Felizmente, depois de mais de duas semanas de tratamento, as notícias foram mais positivas, o coágulo estava finalmente diminuindo, os remédios estavam fazendo efeito. O que me deixava menos preocupado, porque, embora eu ainda gostasse nada dela, tudo havia acontecido dentro da minha casa, sob a minha tutela, e algo assim não deveria se repetir novamente, mesmo ela sendo uma interesseira e materialista sem escrúpulos. Ainda assim, algo desse patamar não deveria acontecer sob o meu teto.

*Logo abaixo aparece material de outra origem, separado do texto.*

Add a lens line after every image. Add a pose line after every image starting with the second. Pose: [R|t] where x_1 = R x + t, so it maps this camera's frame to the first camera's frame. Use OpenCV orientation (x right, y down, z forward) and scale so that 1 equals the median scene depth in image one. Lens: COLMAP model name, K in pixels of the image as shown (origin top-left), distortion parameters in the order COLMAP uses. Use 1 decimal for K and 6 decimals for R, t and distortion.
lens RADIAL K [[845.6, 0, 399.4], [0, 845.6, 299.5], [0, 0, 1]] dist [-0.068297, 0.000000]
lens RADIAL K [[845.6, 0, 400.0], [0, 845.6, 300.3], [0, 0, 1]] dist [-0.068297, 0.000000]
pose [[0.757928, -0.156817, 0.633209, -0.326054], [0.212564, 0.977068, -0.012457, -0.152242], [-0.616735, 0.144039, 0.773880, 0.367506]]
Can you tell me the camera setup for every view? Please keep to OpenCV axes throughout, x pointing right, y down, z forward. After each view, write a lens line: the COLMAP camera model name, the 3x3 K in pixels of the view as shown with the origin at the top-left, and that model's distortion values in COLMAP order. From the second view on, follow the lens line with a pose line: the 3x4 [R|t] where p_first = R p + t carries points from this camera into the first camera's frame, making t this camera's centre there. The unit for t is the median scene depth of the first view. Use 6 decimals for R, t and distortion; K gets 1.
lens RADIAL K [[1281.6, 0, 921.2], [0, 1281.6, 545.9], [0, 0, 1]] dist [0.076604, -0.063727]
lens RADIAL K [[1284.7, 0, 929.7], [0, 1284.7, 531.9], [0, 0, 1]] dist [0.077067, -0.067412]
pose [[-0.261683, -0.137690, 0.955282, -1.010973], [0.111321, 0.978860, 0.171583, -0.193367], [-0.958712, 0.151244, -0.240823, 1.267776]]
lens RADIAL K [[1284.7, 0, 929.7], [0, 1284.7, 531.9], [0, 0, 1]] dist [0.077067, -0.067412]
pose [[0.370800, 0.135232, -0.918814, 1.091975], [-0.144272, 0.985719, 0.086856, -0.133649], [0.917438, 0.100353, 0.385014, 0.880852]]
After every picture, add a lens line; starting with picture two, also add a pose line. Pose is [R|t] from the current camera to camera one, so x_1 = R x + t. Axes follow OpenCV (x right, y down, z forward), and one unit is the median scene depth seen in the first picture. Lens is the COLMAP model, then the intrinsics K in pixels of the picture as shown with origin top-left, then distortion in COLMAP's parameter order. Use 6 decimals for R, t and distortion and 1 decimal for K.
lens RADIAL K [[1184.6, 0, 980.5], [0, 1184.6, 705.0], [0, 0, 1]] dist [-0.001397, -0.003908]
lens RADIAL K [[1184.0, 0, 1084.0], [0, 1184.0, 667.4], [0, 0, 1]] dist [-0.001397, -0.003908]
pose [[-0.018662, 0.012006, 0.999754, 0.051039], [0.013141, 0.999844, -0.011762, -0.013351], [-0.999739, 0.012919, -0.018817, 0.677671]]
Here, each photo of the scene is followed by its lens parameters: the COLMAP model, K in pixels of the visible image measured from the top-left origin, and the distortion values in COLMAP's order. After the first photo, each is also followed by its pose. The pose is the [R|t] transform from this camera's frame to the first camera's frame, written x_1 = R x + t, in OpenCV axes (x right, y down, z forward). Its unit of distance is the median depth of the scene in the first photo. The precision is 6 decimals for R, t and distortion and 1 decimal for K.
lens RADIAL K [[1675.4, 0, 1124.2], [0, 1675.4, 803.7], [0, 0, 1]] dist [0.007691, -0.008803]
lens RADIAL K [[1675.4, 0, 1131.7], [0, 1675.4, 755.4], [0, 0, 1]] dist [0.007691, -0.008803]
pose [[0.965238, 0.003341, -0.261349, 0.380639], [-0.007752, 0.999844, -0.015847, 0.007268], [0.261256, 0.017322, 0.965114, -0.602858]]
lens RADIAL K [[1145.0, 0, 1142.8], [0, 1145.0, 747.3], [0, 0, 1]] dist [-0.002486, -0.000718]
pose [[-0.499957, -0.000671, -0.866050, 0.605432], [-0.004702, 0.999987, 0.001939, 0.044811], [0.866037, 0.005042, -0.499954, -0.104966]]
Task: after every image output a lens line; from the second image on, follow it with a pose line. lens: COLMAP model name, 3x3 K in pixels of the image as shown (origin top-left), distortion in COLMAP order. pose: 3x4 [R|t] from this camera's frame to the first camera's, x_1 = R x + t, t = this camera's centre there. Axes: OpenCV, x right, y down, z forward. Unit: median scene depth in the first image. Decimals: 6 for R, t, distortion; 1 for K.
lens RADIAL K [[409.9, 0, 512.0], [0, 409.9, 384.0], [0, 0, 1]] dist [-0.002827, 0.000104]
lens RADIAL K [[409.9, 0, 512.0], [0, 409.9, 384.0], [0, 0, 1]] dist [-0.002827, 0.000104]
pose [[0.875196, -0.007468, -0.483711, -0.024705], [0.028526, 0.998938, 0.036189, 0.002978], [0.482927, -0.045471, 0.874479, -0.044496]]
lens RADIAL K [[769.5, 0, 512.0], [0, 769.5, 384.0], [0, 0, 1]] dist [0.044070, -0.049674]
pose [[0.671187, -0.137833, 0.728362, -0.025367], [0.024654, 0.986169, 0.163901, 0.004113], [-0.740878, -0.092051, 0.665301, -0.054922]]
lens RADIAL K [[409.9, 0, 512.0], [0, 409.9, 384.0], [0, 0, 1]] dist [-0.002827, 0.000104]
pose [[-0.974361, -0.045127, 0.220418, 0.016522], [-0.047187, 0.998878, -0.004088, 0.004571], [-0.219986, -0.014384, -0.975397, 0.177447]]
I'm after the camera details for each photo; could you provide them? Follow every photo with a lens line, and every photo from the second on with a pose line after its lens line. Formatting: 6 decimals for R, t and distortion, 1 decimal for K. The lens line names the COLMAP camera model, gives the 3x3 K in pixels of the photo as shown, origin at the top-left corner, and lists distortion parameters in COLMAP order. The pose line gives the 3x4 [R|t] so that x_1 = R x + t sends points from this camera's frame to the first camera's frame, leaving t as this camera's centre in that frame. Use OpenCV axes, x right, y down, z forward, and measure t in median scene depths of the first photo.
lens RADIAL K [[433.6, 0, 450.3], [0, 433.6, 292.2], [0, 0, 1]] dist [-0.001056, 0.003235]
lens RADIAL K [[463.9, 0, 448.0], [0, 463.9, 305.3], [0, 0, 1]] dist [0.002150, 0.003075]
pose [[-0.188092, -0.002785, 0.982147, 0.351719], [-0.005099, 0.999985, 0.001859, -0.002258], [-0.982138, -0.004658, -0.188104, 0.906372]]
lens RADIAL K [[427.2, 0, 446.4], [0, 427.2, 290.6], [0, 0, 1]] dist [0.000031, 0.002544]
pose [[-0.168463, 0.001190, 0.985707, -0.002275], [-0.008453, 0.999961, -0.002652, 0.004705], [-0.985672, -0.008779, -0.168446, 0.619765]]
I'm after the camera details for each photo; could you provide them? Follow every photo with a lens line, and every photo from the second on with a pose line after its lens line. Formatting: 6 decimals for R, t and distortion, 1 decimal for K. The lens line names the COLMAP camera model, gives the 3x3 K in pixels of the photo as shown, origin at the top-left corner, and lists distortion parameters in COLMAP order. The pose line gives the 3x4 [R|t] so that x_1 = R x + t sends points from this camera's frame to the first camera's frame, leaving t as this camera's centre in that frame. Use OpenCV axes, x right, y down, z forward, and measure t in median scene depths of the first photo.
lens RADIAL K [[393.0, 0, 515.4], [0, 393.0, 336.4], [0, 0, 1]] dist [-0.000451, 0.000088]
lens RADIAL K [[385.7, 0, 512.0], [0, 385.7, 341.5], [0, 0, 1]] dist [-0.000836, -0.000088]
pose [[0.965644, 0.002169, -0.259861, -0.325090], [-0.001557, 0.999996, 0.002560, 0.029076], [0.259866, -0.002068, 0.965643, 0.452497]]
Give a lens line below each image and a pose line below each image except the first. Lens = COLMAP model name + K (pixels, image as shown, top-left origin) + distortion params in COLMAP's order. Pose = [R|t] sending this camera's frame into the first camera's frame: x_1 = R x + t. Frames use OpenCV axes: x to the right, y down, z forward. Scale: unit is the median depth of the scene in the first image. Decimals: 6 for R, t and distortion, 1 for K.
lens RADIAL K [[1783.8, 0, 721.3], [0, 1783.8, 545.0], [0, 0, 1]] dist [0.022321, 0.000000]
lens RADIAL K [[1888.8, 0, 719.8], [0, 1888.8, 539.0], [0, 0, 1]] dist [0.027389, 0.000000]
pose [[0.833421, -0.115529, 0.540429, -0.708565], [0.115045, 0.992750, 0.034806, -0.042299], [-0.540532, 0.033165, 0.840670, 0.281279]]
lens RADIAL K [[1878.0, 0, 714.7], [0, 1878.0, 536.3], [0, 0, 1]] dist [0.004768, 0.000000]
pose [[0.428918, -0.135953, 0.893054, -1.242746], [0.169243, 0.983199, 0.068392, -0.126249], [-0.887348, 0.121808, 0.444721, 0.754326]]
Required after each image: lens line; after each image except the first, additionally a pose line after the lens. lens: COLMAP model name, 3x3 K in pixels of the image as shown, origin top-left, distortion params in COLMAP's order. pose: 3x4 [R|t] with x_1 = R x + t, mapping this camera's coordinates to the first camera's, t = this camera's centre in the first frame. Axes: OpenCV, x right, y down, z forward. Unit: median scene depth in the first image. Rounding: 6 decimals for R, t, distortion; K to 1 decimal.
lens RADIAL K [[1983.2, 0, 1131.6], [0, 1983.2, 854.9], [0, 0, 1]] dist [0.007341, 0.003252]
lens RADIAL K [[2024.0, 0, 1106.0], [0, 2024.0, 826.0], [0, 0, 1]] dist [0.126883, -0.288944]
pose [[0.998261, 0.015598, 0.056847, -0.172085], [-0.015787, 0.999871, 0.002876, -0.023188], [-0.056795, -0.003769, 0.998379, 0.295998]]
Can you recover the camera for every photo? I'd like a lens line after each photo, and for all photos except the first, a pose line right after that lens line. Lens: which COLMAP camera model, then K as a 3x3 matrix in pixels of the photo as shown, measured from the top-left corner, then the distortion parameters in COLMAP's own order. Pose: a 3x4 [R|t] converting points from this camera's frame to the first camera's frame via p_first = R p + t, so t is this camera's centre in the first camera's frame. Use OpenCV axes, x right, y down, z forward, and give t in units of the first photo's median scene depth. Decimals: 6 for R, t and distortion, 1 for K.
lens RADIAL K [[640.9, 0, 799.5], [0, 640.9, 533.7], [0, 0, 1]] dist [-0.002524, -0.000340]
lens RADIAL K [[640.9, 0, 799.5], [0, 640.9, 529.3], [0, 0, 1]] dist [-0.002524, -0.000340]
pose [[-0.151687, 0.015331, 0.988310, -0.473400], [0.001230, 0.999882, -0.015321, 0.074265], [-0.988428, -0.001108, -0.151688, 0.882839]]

Por precaução, pedi que os empregados retirassem o carpete da escadaria e corrigissem os degraus para que esses se tornassem mais seguros.
Quase três semanas depois, fui até o hospital para ver como ela estava, e para a minha surpresa a irmã dela estava lá, olhando para ela enquanto ela dormia.
— Mallena? — o que ela estava fazendo sozinha com a irmã no quarto? Onde estava a Judith?
— Silas! — ela sorriu fraco ao me ver — O que está fazendo aqui?
— Como assim "o que eu estou fazendo aqui"? — indaguei — Ela é a minha esposa.
— Oh, eu sei, só não esperava que... — ela fez uma pausa e olhou em volta — Eu estava preocupada com a Erica, e por isso eu vim visitá-la. Só não esperava que você a estivesse tratando tão bem.
— De qualquer forma, ela é uma Mckinley agora! — declarei — Eu sou o responsável por ela. Não precisa se preocupar.
O que era aquilo? Por que eu estava agindo daquela forma? Por que eu estava sendo tão protetivo com ela?
— Tem razão, você é! — ela concordou — Bem, eu só vim ver se ela estava bem, já vou indo embora.
Após ela se retirar, chamei Judith de volta e retornei a empresa.
— Como está a sua esposa? — Henry questionou.
— Ela não está falando muito! — respondi.
— Por Deus Silas, eu sei que você não gosta dela, mas, será que pode ser um pouco menos c***l? — ele questionou — Ela está em coma.
— E é exatamente isso que eu odeio! — reclamei — Se fosse para ela cair de uma escada e ficar em coma, por que ela não fez isso na casa dos pais? Tinha que ser justo na minha casa?
— É, eu acho que você não tem um coração batendo dentro do peito! — ele disse — Eu estou começando a sentir pena dessa garota.
Já havia me ficado no trabalho quando o meu celular tocou.
O nome "Judith" piscava no visor.
Deslizei o botão verde para o lado e levei o aparelho ao ouvido.
— Fale!
— Senhor Mckinley, a senhora acordou! — ela disse animada.
— Que bom! — falei simplesmente.
Apesar de não gostar dela, eu estava aliviado por ela ter acordado, assim, eu não precisaria me sentir culpado sempre que olhasse para ela naquele leito de hospital.
— Quando ela acordou pediu que retornassemos para a mansão. — Judith contou —Então, eu estou levando a senhora para casa, senhor!
— Como é? — perguntei me levantando abruptamente.